Perkumpulan Besar Padel Indonesia (PBPI) mengambil langkah strategis dengan merekrut pelatih internasional dari Spanyol dan Jerman. Kebijakan ini bertujuan untuk memperkuat Tim Nasional Padel Indonesia menghadapi Asian Games 2026 di Aichi-Nagoya, Jepang.
Ketua Umum PBPI Galih Kartasasmita mengungkapkan bahwa proses kontrak dengan para pelatih asing telah memasuki tahap finalisasi. Ia menargetkan penandatanganan kontrak dilakukan pada Februari 2026, dengan pengumuman resmi nama-nama pelatih akan dilakukan pada awal Maret. Para pelatih bahkan telah datang ke Indonesia untuk memantau langsung potensi atlet padel Tanah Air.

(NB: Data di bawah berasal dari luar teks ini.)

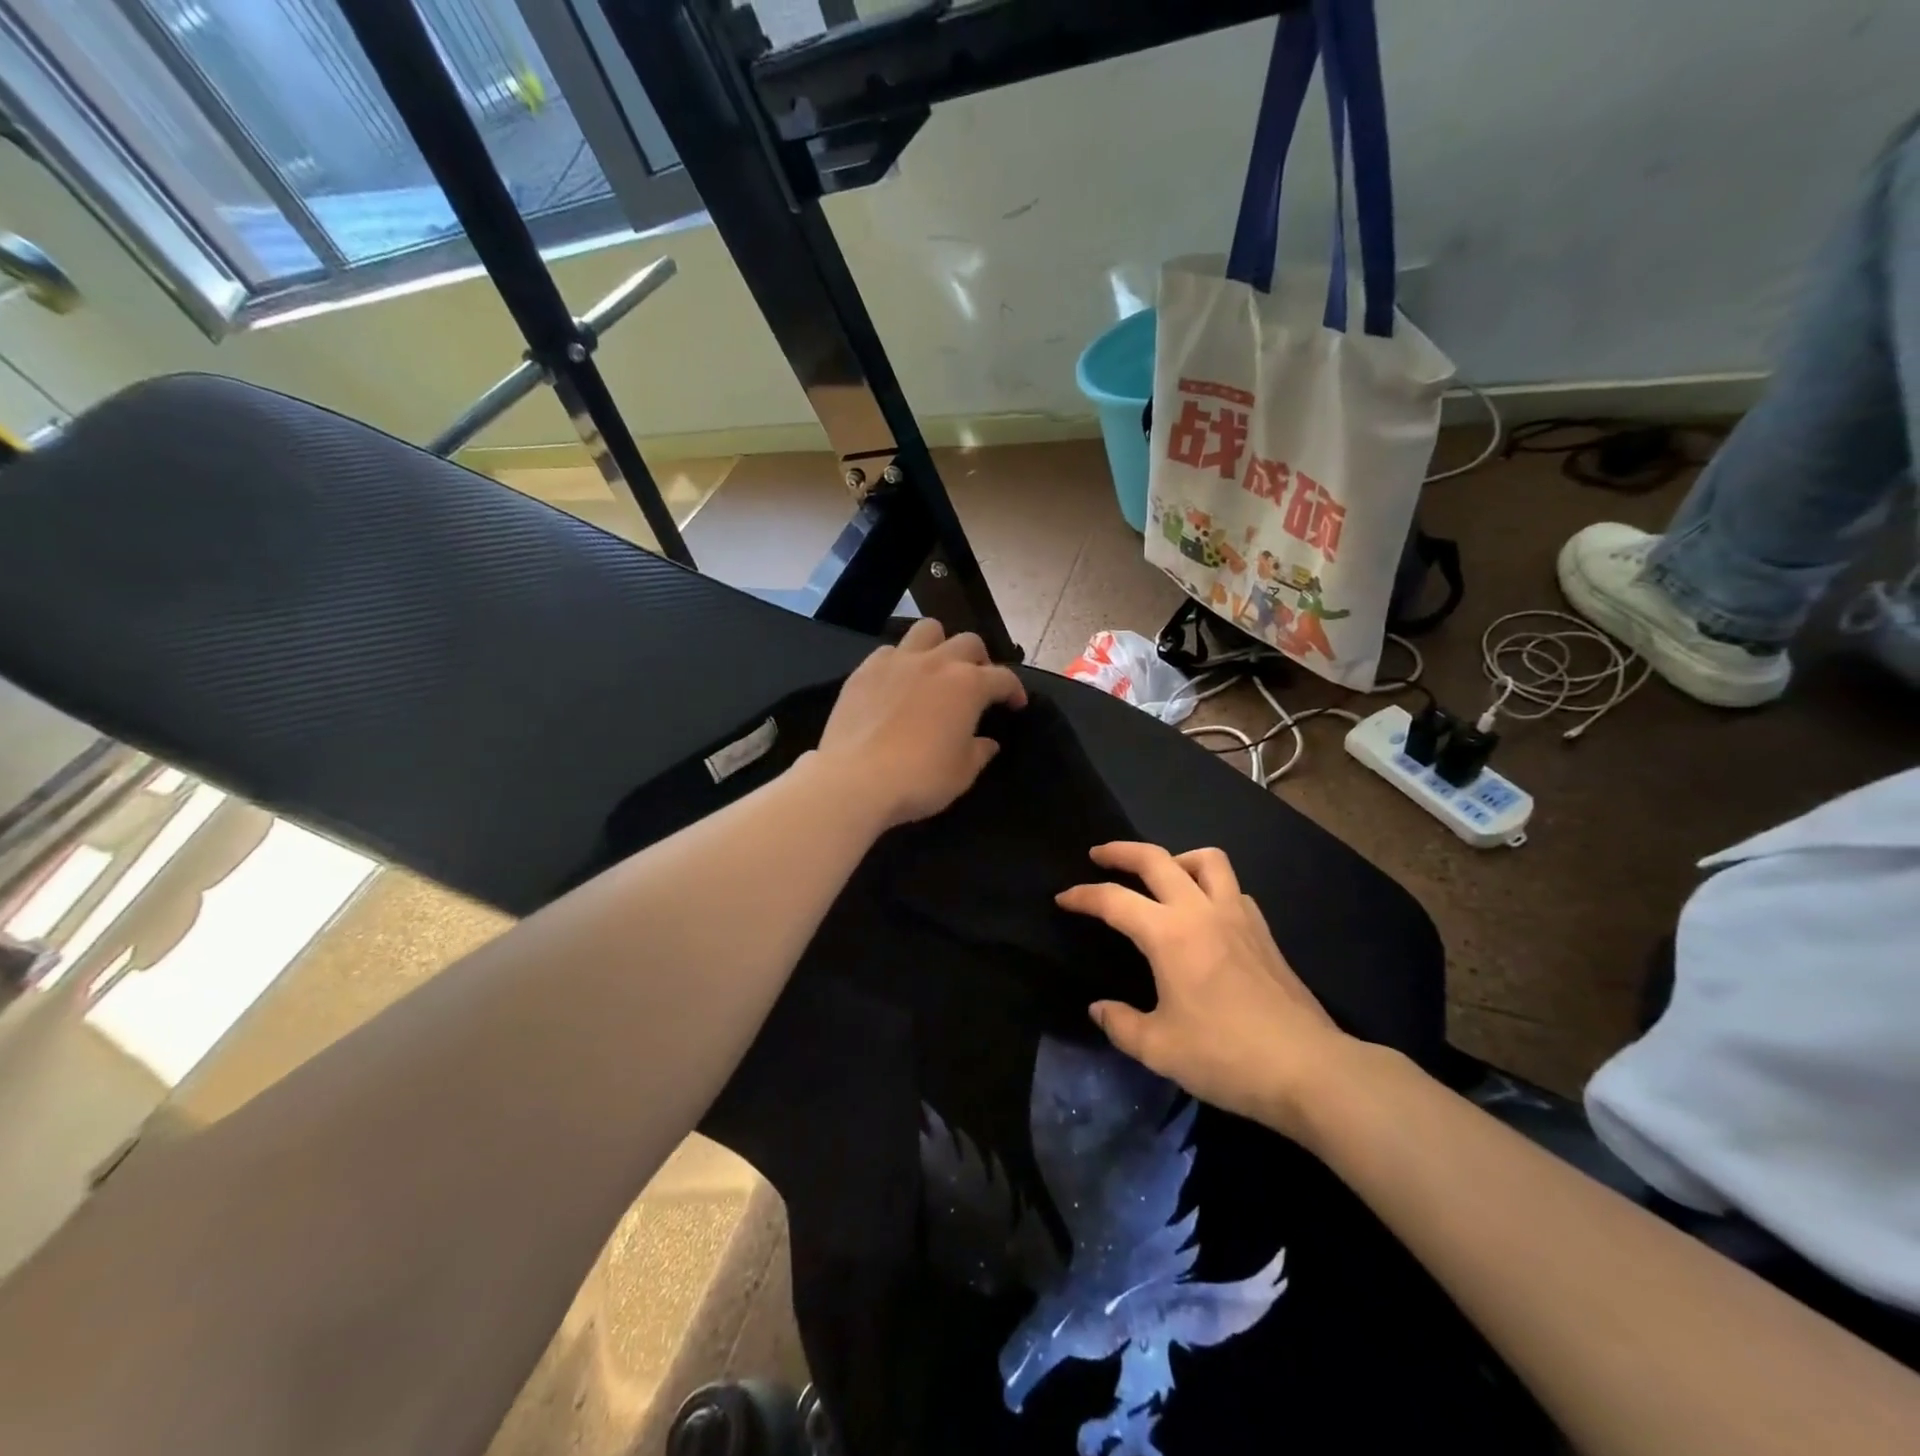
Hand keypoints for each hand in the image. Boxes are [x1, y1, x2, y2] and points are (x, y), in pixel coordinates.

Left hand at [817, 618, 1026, 827]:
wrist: (855, 779)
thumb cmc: (919, 779)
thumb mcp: (962, 774)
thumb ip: (979, 752)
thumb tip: (987, 742)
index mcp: (968, 685)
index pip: (1003, 678)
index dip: (1014, 690)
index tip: (1015, 705)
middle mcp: (936, 662)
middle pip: (968, 642)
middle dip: (979, 660)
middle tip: (977, 683)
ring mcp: (897, 661)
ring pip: (927, 630)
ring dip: (940, 645)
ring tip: (937, 668)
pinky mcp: (865, 670)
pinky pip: (889, 651)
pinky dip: (901, 660)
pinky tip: (898, 682)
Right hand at [1056, 841, 1357, 1137]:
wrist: (1309, 1069)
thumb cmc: (1226, 1056)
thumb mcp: (1159, 1048)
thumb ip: (1121, 1024)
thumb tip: (1100, 1008)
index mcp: (1169, 934)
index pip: (1114, 900)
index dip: (1083, 896)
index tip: (1063, 898)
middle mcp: (1202, 911)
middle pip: (1157, 859)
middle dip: (1122, 851)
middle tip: (1099, 854)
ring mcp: (1238, 917)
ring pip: (1207, 860)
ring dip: (1177, 858)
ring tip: (1162, 875)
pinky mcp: (1264, 932)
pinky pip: (1233, 889)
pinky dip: (1211, 887)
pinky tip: (1206, 914)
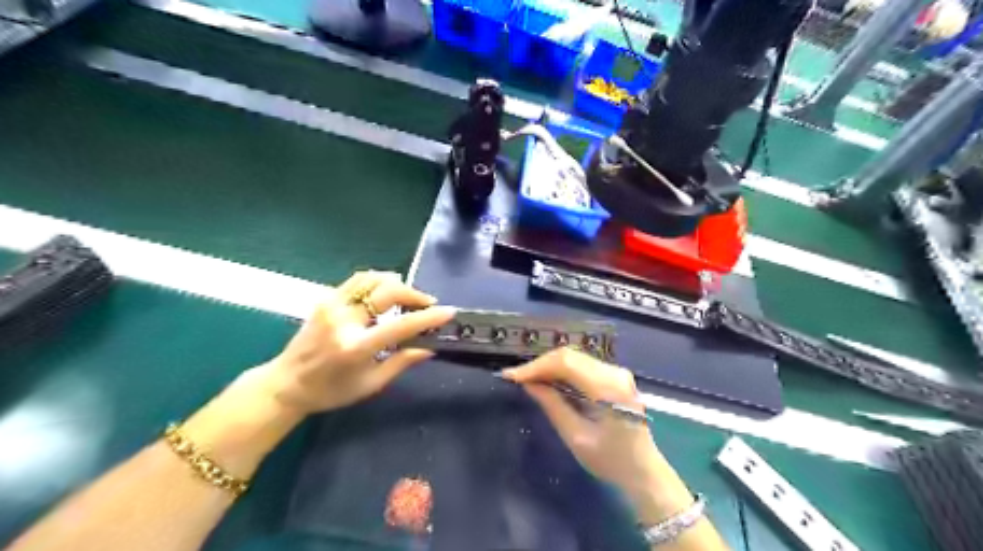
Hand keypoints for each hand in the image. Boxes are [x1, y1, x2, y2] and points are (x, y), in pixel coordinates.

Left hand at [259, 269, 453, 414]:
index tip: (448, 311)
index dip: (428, 317)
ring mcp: (332, 305)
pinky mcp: (325, 299)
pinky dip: (378, 281)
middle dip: (414, 294)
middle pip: (387, 291)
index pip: (400, 325)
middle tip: (427, 304)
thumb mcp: (370, 384)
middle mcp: (343, 320)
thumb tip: (430, 347)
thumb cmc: (331, 391)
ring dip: (396, 283)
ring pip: (372, 278)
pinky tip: (387, 290)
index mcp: (356, 347)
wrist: (286, 383)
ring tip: (408, 296)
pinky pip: (358, 281)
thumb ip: (401, 362)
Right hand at [501, 352, 694, 523]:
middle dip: (540, 365)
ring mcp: (617, 372)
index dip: (536, 366)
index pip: (565, 363)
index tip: (511, 376)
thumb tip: (529, 384)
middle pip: (569, 356)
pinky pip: (582, 365)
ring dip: (549, 366)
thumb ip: (552, 406)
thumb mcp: (576, 437)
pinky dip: (562, 370)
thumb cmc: (611, 461)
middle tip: (516, 378)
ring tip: (527, 379)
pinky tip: (548, 380)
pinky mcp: (615, 376)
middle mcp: (615, 372)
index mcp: (608, 388)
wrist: (644, 471)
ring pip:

Pemilihan pelatih dari Spanyol dan Jerman bukan tanpa alasan. Kurikulum kepelatihan kedua negara tersebut sangat mirip dengan kurikulum FIP Spanyol. Galih menekankan bahwa fondasi teknik yang benar sesuai standar internasional menjadi kebutuhan mendesak bagi para atlet padel Indonesia.
Meskipun memiliki talenta seperti Beatrice Gumulya, Novela Rezha, serta si kembar Ana Fitriana Sabrina dan Ani Fitriani Sabatini yang permainannya sudah luar biasa, Galih mengakui bahwa teknik dasar padel mereka masih perlu disempurnakan. Persiapan ini sangat penting mengingat Timnas Padel Indonesia akan tampil di Asian Games yang dijadwalkan berlangsung dari 19 September hingga 4 Oktober 2026.